Thomas Hobbes (1588-1679), filósofo contractualista y uno de los precursores de los fundamentos ideológicos del estado moderno, definió el estado de naturaleza como la condición, previa a la vida social, donde predomina el uso de la fuerza indiscriminada de todos contra todos. Su visión del contrato social, que hacia posible la vida en comunidad, se sustentaba en la existencia de un soberano superior, el Leviatán, que monopolizara la violencia y, por lo tanto, creara estabilidad sobre la base de la combinación de obediencia y castigo.
La disolución del campo socialista dejó al mundo en los últimos tres lustros en una suerte de estado de naturaleza, donde los términos de un nuevo contrato social no se articulan todavía. Para resolver ese vacío, que como en la naturaleza en lo estratégico también parece intolerable, algunos prescriben la fórmula hobbesiana, exactamente igual después de 350 años de su planteamiento original. Lamentablemente, en la visión de Hobbes, el contrato constituía sociedades-estado, pero hoy la nueva fórmula propone un gobierno global, sustentado en el ejercicio monopolístico de la fuerza y la combinación de exigencias de obediencia y castigo a los transgresores.
El ideal hobbesiano para el gobierno global tiene dos implicaciones que lesionan los principios asociados a la difusión de los derechos humanos, la tolerancia y el imperio de la ley que la comunidad internacional enuncia y defiende: se sustenta en el uso de la fuerza militar y no es democrático.
Diálogo y negociación. El recurso a las armas no puede ser nunca sustituto de la razón. Se puede, e incluso se debe, ser pacifista a ultranza. Radicales en la aspiración de solucionar por la vía del diálogo y la negociación todo orden de diferencias. Los derechos humanos no se defienden violentándolos. Sin embargo, la mayoría de las democracias modernas, las más progresistas y las menos, disponen de fuerzas armadas y, por ello, contienen en su interior la necesidad de uso de la fuerza. La razón de ser del militarismo es la guerra. Por eso en principio el pacifismo se iguala al antimilitarismo. Los costarricenses tenemos la certeza, al menos, de no ser víctimas de presiones militares endógenas para resolver por esa vía diferencias diversas.

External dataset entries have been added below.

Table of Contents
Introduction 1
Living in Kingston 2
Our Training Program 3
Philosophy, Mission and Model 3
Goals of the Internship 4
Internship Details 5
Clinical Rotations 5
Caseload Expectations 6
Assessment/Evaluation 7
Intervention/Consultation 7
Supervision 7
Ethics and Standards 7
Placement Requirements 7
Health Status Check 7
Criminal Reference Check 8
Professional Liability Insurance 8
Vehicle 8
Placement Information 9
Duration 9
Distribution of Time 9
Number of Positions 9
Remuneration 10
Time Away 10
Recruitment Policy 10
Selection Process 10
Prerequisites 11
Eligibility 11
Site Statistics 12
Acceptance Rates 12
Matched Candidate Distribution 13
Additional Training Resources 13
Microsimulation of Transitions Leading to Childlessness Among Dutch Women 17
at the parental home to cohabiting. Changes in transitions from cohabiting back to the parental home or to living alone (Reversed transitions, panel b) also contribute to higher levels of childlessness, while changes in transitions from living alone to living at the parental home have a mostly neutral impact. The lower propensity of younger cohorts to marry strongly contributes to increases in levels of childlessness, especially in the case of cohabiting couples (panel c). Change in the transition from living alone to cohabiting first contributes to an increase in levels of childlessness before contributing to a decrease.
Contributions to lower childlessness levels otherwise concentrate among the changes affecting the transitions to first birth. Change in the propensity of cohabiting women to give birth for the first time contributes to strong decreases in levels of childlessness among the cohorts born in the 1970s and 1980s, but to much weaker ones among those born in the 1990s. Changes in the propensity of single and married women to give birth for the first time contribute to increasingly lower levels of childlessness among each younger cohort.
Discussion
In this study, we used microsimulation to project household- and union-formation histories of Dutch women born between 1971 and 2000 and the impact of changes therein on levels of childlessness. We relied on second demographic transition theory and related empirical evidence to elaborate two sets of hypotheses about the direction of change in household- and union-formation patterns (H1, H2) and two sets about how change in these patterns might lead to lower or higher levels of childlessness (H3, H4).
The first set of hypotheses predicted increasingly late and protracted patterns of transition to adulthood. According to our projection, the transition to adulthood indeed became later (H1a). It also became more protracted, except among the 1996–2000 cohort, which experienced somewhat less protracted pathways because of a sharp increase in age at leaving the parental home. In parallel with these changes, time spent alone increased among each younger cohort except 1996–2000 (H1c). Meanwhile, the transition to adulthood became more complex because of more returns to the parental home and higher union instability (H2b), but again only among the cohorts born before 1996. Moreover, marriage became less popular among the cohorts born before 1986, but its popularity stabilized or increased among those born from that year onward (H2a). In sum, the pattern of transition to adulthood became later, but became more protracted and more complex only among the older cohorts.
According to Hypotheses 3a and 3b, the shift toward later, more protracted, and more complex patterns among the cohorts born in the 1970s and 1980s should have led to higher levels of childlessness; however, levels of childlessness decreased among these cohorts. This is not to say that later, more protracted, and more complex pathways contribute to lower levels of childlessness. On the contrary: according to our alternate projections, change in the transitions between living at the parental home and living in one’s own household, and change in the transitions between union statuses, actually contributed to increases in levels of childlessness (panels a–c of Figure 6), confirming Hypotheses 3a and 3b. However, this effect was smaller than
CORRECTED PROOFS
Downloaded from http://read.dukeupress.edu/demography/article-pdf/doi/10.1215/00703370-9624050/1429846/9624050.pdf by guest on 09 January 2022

La segunda razón por la que se debe rechazar la fórmula hobbesiana de contrato social global es su intrínseca condición absolutista, autoritaria. La comunidad internacional está compuesta por una pluralidad de estados que se manifiestan en el único foro que en la actualidad los reúne: Naciones Unidas. Actuar al margen de las Naciones Unidas es unilateral, autoritario y peligroso.

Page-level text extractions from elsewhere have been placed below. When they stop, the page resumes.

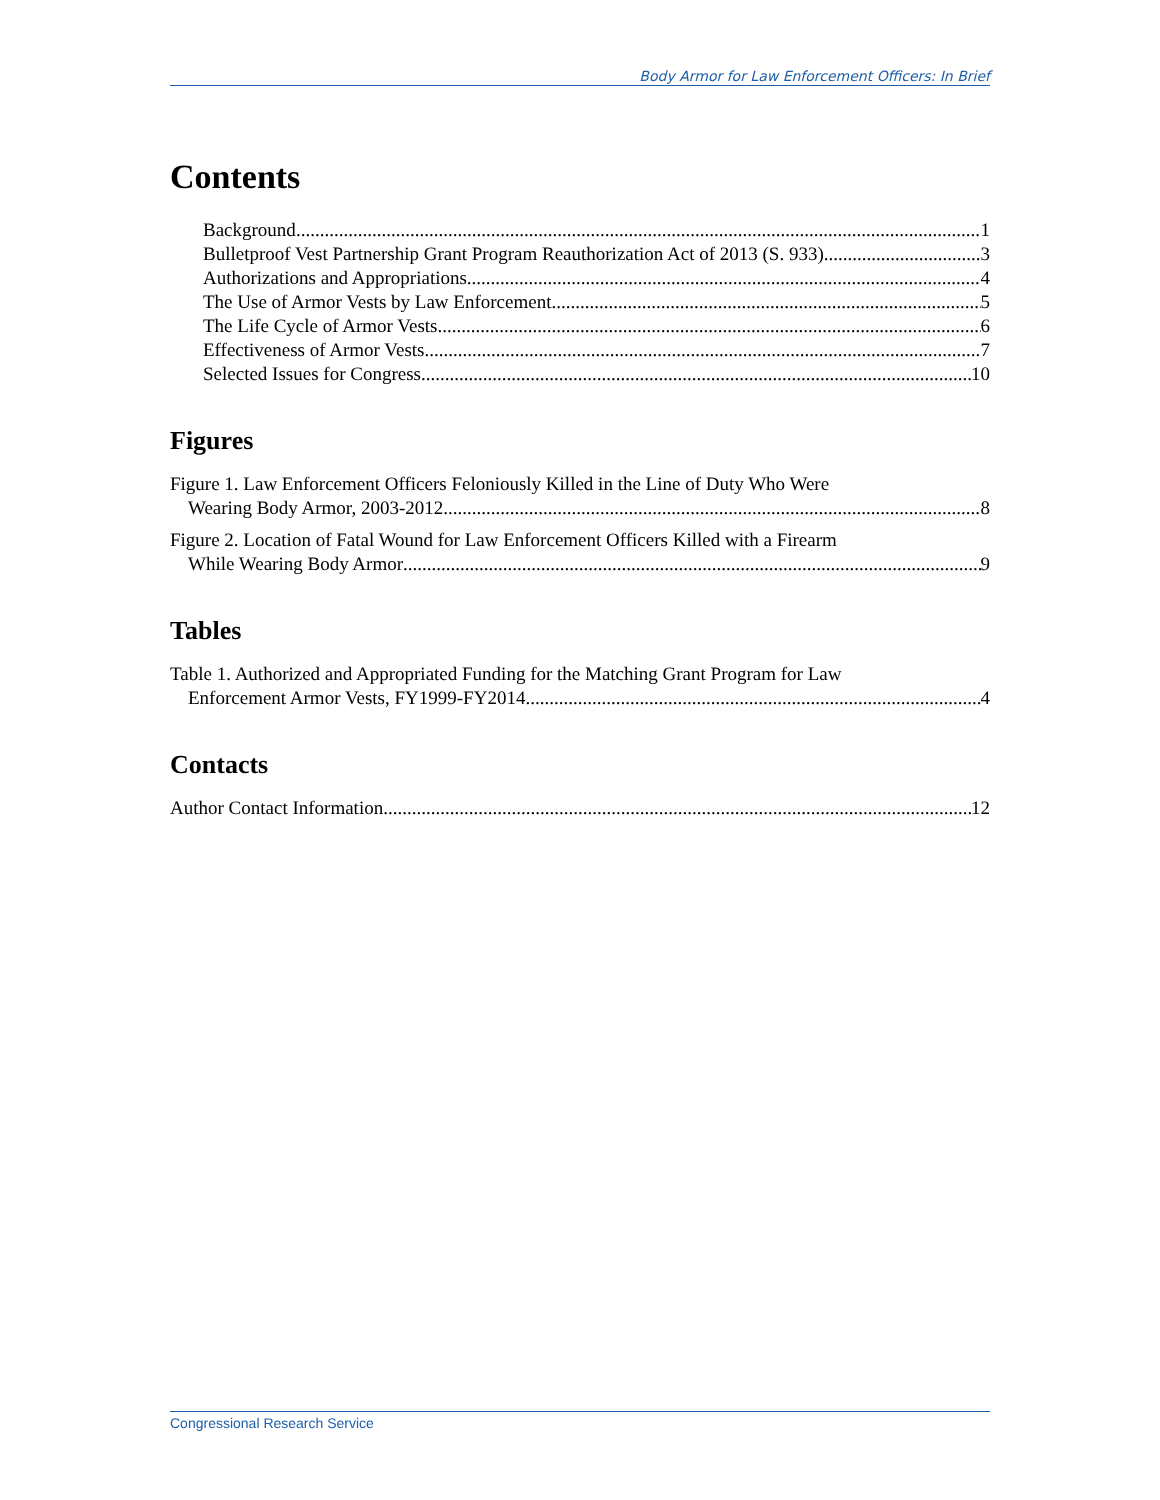Body Armor for Law Enforcement Officers: In Brief
Contents
Background 1
Bulletproof Vest Partnership Grant Program Reauthorization Act of 2013 (S. 933) 3
Authorizations and Appropriations 4
The Use of Armor Vests by Law Enforcement 5
The Life Cycle of Armor Vests 6
Effectiveness of Armor Vests 7
Selected Issues for Congress 10
Figures
Figure 1. Law Enforcement Officers Feloniously Killed in the Line of Duty Who Were
Wearing Body Armor, 2003-2012 8
Figure 2. Location of Fatal Wound for Law Enforcement Officers Killed with a Firearm
While Wearing Body Armor 9
Tables
Table 1. Authorized and Appropriated Funding for the Matching Grant Program for Law
Enforcement Armor Vests, FY1999-FY2014 4
Contacts
Author Contact Information 12
Congressional Research Service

Totalitarismo y violencia. Es incomprensible que sociedades democráticas propongan para el gobierno global fórmulas que aplicadas nacionalmente les resultarían inaceptables porque conducen al totalitarismo y a la violencia sobre los derechos de los habitantes.
La política no puede ceder a la razón de las armas, que es la guerra. Dice una frase del industrial y pacifista japonés Ryoichi Sasakawa, inmortalizada en un monumento que recibe a los visitantes en el campus de la Universidad para la Paz: “Dichosa la madre costarricense que al parir sabe que su hijo nunca será soldado”. En su sencillez, quizá irreal o exagerada, la frase promete una oportunidad para la paz si no hay profesionales de la guerra. Donde los hay, los riesgos siempre estarán ahí. Y el problema es mayor cuando, además, se pretende gobernar desde esa perspectiva. Inconmensurable si, por último, lo que se quiere regir no es una nación, sino el planeta.
La defensa de la democracia y de la paz no admite ambigüedad. Incluso desde la pequeñez de nuestra circunstancia como país. Nos sirve para sustentar nuestra forma de gobierno y con ella requerir del gobierno global solamente lo mismo: democracia y paz.